Le regioni più povere
La regione più colpita è l’Africa subsahariana, che nel 2022 registra il 40% dei bambini in povertà estrema rispetto alla popolazione e allo stesso tempo la più alta percentuale di bambini estremamente poveri sul totale mondiale (il 71,1%, erano il 58,4% nel 2013).
Il Sud dell’Asia ha un tasso del 9,7% di bambini in estrema povertà nel 2022 e rappresenta il 18,6% dei bambini estremamente poveri del mondo. In poche parole, quasi il 90% dei bambini estremamente poveri del mondo vive nell’Africa sub-sahariana o nell’Asia meridionale.
E se l’Africa subsahariana è la regione con il maggior incremento della percentuale di minori estremamente poveri sul totale mondiale (passati, come visto, dal 58,4% al 71,1%), le altre aree del Pianeta hanno registrato dei cali. Tranne l’America Latina, dove la percentuale è rimasta costante intorno al 3%, e il Medio Oriente e il Nord Africa passati dallo 0,9% del 2013 al 3,7% del 2022.

**Istruzioni di lavoro:**
[A] Ricopia dall'estratto della pagina tutto il testo che va da "E se l’Africa" fino a "3,7% del 2022.".
[B] Secondo l'estratto della pagina, quale percentuale dei bambini estremamente poveri del mondo rappresenta il Sud dell'Asia nel 2022?

**Voci fornite:**

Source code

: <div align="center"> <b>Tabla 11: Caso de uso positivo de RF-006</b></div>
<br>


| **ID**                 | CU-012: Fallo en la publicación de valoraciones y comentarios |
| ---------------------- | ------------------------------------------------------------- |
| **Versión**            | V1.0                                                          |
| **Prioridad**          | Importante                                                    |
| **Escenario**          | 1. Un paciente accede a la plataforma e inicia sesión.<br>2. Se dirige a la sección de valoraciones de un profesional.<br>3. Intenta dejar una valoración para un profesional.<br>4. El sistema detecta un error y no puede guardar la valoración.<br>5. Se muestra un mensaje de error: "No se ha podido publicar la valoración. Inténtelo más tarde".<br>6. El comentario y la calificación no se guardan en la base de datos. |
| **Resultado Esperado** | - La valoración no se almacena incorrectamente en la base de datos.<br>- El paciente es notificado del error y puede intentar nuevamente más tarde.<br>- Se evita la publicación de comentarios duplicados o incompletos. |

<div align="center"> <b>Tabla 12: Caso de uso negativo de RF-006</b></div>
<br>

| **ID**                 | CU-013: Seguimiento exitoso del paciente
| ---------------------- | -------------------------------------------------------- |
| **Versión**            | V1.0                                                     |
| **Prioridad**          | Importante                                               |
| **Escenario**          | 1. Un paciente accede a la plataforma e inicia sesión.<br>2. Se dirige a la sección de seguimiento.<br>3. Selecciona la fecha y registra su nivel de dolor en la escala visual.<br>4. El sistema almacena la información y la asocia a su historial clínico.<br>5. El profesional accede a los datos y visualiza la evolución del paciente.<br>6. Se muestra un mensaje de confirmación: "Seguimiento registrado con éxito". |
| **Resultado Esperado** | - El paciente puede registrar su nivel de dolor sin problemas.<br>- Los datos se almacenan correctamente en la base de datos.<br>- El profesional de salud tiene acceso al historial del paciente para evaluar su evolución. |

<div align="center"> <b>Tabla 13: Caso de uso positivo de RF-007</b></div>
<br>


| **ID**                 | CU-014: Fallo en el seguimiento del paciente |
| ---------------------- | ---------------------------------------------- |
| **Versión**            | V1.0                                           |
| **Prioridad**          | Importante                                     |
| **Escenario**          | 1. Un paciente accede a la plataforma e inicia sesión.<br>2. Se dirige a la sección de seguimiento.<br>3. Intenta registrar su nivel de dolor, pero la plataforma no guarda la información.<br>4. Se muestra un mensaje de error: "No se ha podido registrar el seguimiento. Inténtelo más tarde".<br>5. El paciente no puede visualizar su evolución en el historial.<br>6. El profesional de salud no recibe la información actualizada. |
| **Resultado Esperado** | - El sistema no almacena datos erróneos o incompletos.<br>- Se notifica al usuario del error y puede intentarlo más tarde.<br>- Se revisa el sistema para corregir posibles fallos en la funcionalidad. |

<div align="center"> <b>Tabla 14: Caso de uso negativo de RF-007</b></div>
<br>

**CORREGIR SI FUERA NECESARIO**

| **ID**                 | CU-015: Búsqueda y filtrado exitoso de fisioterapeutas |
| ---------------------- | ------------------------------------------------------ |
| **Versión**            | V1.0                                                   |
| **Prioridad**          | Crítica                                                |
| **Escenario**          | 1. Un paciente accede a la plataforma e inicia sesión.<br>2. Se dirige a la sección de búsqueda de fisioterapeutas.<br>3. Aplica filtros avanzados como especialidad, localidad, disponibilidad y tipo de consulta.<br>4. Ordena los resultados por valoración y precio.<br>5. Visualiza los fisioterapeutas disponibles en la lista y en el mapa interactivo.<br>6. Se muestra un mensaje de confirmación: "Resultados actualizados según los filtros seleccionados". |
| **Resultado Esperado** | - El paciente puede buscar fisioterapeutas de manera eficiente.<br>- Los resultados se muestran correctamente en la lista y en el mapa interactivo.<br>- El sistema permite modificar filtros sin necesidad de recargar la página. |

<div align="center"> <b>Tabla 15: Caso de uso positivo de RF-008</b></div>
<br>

**Risposte:**
[A]
E se l’Africa subsahariana è la regione con il maggior incremento della percentuale di minori estremamente poveri sul totale mondiale (passati, come visto, dal 58,4% al 71,1%), le altre aree del Pianeta hanno registrato dei cali. Tranne l’America Latina, dove la percentuale è rimasta costante intorno al 3%, e il Medio Oriente e il Nord Africa passati dallo 0,9% del 2013 al 3,7% del 2022.

[B] Il 18,6%.